Health and wealth theology sounds positive: God wants to do all and God, God is a good God. But a look at Scripture describes the apostles who died martyrs’ deaths and Paul who had the thorn in his flesh. After the fall in Genesis 3, we live in this now but not yet tension. We are given a lot of blessings, but not all of them. We must be careful not to get into a transactional mindset with God: If I do this, then you're going to give me that. I think that's far too simplistic to deal with the complexities of cancer.
What is the importance of community for those walking through cancer?
When I first entered “cancerland” (as one doctor describes it), I saw people sitting by themselves and I thought, I cannot imagine going through this alone. The weird thing about my cancer was because it was autoimmune, I couldn't be with other people for a whole year. So my yearning for community was limited by the nature of my illness.

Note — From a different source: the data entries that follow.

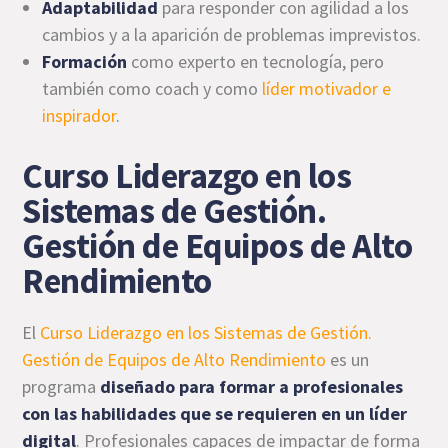
Adaptabilidad
para responder con agilidad a los
cambios y a la aparición de problemas imprevistos.
Formación
como experto en tecnología, pero
también como coach y como
líder motivador e
inspirador
.
Curso Liderazgo en los
Sistemas de Gestión.
Gestión de Equipos de Alto
Rendimiento
El
Curso Liderazgo en los Sistemas de Gestión.
Gestión de Equipos de Alto Rendimiento
es un
programa
diseñado para formar a profesionales
con las habilidades que se requieren en un líder
digital
. Profesionales capaces de impactar de forma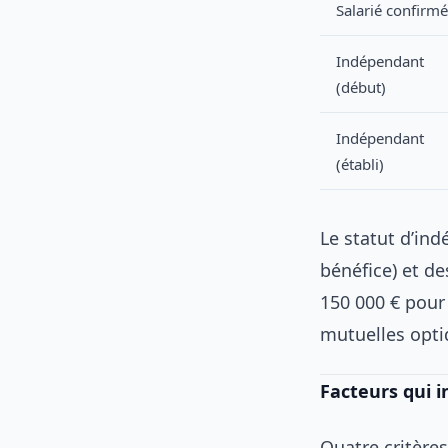
Salarié confirmé
Indépendant
(début)
Indépendant
(établi)
Le statut d’in
bénéfice) et de
150 000 € pour
mutuelles opti
Facteurs qui i
Quatre critères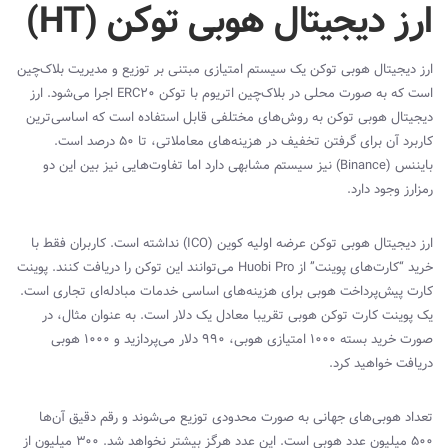
ارز دیجیتال
هوبی توکن (
HT
)
ارز دیجیتال هوبی توکن یک سیستم امتیازی مبتنی بر توزیع و مدیریت بلاک‌چین
است که به صورت محلی در بلاک‌چین اتریوم با توکن
ERC20
اجرا می‌شود. ارز
دیجیتال هوبی توکن به روش‌های مختلفی قابل استفاده است که اساسی‌ترین
کاربرد آن برای گرفتن تخفیف در هزینه‌های معاملاتی، تا 50 درصد است.
بایننس (
Binance
) نیز سیستم مشابهی دارد اما تفاوت‌هایی نیز بین این دو
رمزارز وجود دارد.
ارز دیجیتال هوبی توکن عرضه اولیه کوین (
ICO
) نداشته است. کاربران فقط با
خرید “کارت‌های پوینت” از
Huobi Pro
می‌توانند این توکن را دریافت کنند. پوینت
کارت پیش‌پرداخت هوبی برای هزینه‌های اساسی خدمات مبادله‌ای تجاری است.
یک پوینت کارت توکن هوبی تقریبا معادل یک دلار است. به عنوان مثال، در
صورت خرید بسته 1000 امتیازی هوبی، 990 دلار می‌پردازید و 1000 هوبی
دریافت خواهید کرد.
تعداد هوبی‌های جهانی به صورت محدودی توزیع می‌شوند و رقم دقیق آن‌ها
500 میلیون عدد هوبی است. این عدد هرگز بیشتر نخواهد شد. 300 میلیون از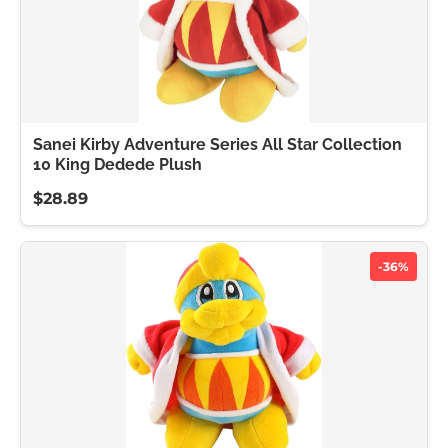
Sanei Kirby Adventure Series All Star Collection
10 King Dedede Plush
$28.89
-36%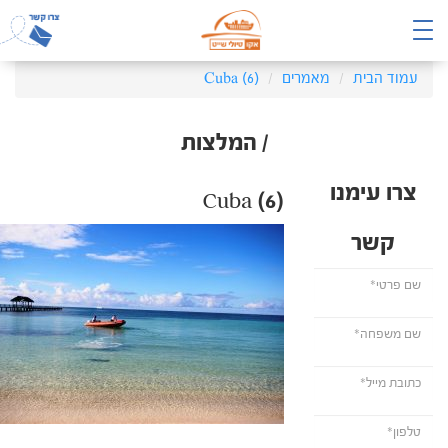
עמוד הבית
מאמרים
Cuba (6)
/ המלצות
צרו עימנו
Cuba (6)
קשר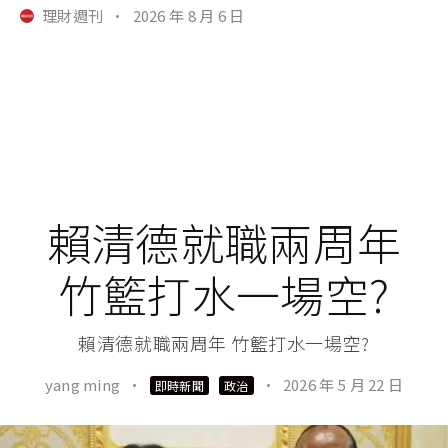
理財週刊
·
2026 年 8 月 6 日
賴清德就職兩周年
竹籃打水一場空?
賴清德就職兩周年 竹籃打水一場空?
yang ming
·
·
2026 年 5 月 22 日
即時新聞
政治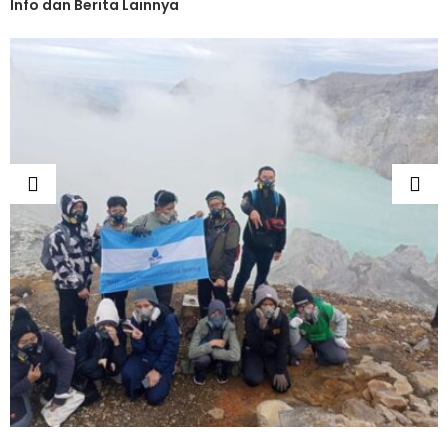
Info dan Berita Lainnya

What these experiences taught me is that I've always been more dependent on others than I realized. Nurses carried me for 87 straight days via infusions for four hours a day. They became my friends. I couldn't see my own kids, but the nurses and the nurse’s aides loved me. They fluffed my pillows, cheered me up, and brought me chocolate milk. So while I felt awful being hooked up to an infusion machine with fluids pouring through the catheter in my chest, my community sustained me. These oncology doctors and nurses, they're truly remarkable, life-giving people.

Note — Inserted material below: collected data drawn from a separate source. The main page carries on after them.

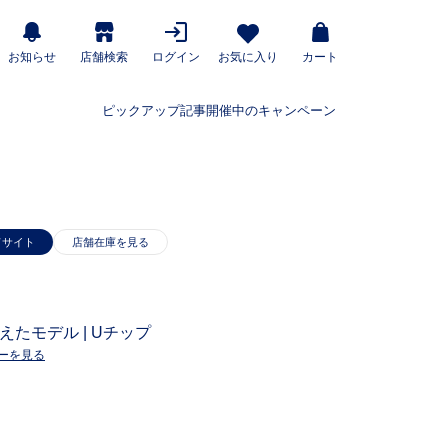
お知らせ
店舗検索
ログイン
お気に入り
カート
ピックアップ記事
開催中のキャンペーン
ドサイト
を備えたモデル | Uチップ
ーを見る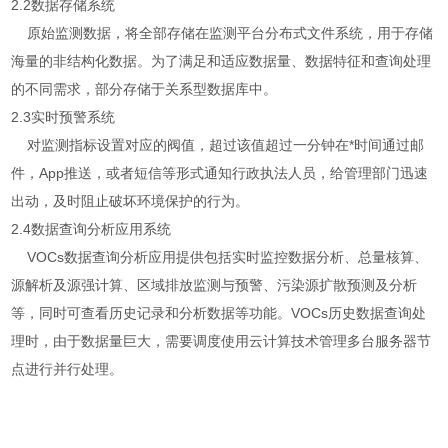
2.2数据存储系统
原始监测数据，将全部存储在监测平台分布式文件系统，用于存储
海量的非结构化数据。为了满足和适应数据量、数据特征和查询处理
的不同需求，部分存储于关系型数据库中。
2.3实时预警系统
对监测指标设置对应的阀值，超过该值超过一分钟在*时间通过邮
件，App推送，或者短信等形式通知行政执法人员，给管理部门迅速
出动，及时阻止破坏环境保护的行为。
2.4数据查询分析应用系统
VOCs数据查询分析应用提供包括实时监控数据分析、总量核算、
源解析及源强计算、区域排放监测与预警、污染源扩散预测及分析
等，同时可查看历史记录和分析数据等功能。VOCs历史数据查询处
理时，由于数据量巨大，需要调度使用云计算技术管理多台服务器节
点进行并行处理。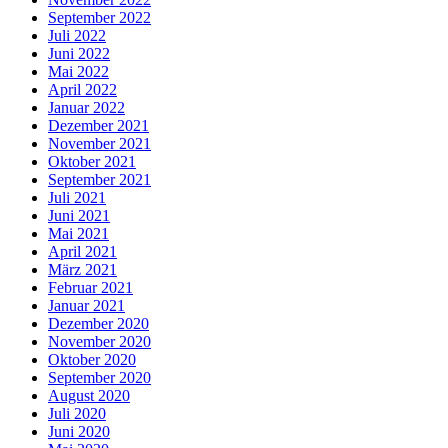
September 2022
Juli 2022
Juni 2022
Mai 2022
April 2022
Januar 2022
Dezember 2021
November 2021
Oktober 2021
September 2021
Juli 2021
Juni 2021
Mai 2021
April 2021
März 2021
Februar 2021
Januar 2021
Dezember 2020
November 2020
Oktober 2020
September 2020
August 2020
Juli 2020
Juni 2020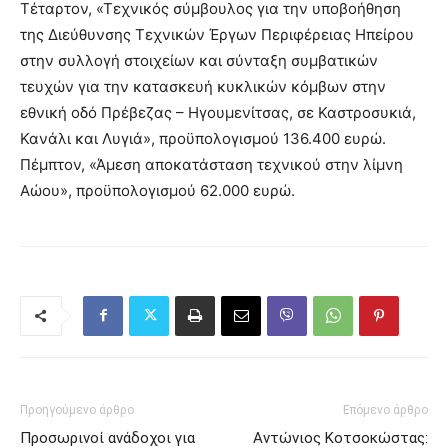
Τέταρτον, «Τεχνικός σύμβουλος για την υποβοήθηση
της Διεύθυνσης Τεχνικών Έργων Περιφέρειας Ηπείρου
στην συλλογή στοιχείων και σύνταξη συμβατικών
τευχών για την κατασκευή κυκλικών κόμβων στην
εθνική οδό Πρέβεζας – Ηγουμενίτσας, σε Καστροσυκιά,
Κανάλι και Λυγιά», προϋπολογισμού 136.400 ευρώ.
Πέμπτον, «Άμεση αποκατάσταση τεχνικού στην λίμνη
Αώου», προϋπολογισμού 62.000 ευρώ.
Προηγούμενο άρθρο
Επόμενο άρθρο
Προσωρινοί ανάδοχοι για
Αντώνιος Κοτσοκώστας: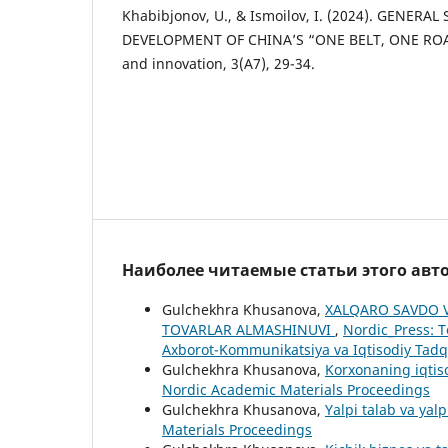
Khabibjonov, U., & Ismoilov, I. (2024). GENER
DEVELOPMENT OF CHINA’S “ONE BELT, ONE RO
and innovation, 3(A7), 29-34.
Наиболее читаемые статьи этого авто
Gulchekhra Khusanova,
XALQARO SAVDO V
TOVARLAR ALMASHINUVI
,
Nordic_Press: Т
Axborot-Kommunikatsiya va Iqtisodiy Tadqi
Gulchekhra Khusanova,
Korxonaning iqtisod
Nordic Academic Materials Proceedings
Gulchekhra Khusanova,
Yalpi talab va yalp
Materials Proceedings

So, to summarize, community is family. It's friends. It's also the professional community. I think they loved me and I loved them back.
You end the book talking about resilience and wonder. Could you talk a little about that?
I was really surprised to learn that two thirds of trauma survivors claim personal growth. Now, that doesn't make the trauma good—it's still manure, as I call it. Stinky and awful, it can also serve as a compost for growth. I call it survivor's growth.
Regarding wonder, I now experience it three or four times as often as I did pre-cancer. Whether it's holding child, petting a dog, enjoying a sunset, or singing a worship song, I regularly revel in awe. My eyes have been opened to transcendent wonder in surprising and life-giving ways.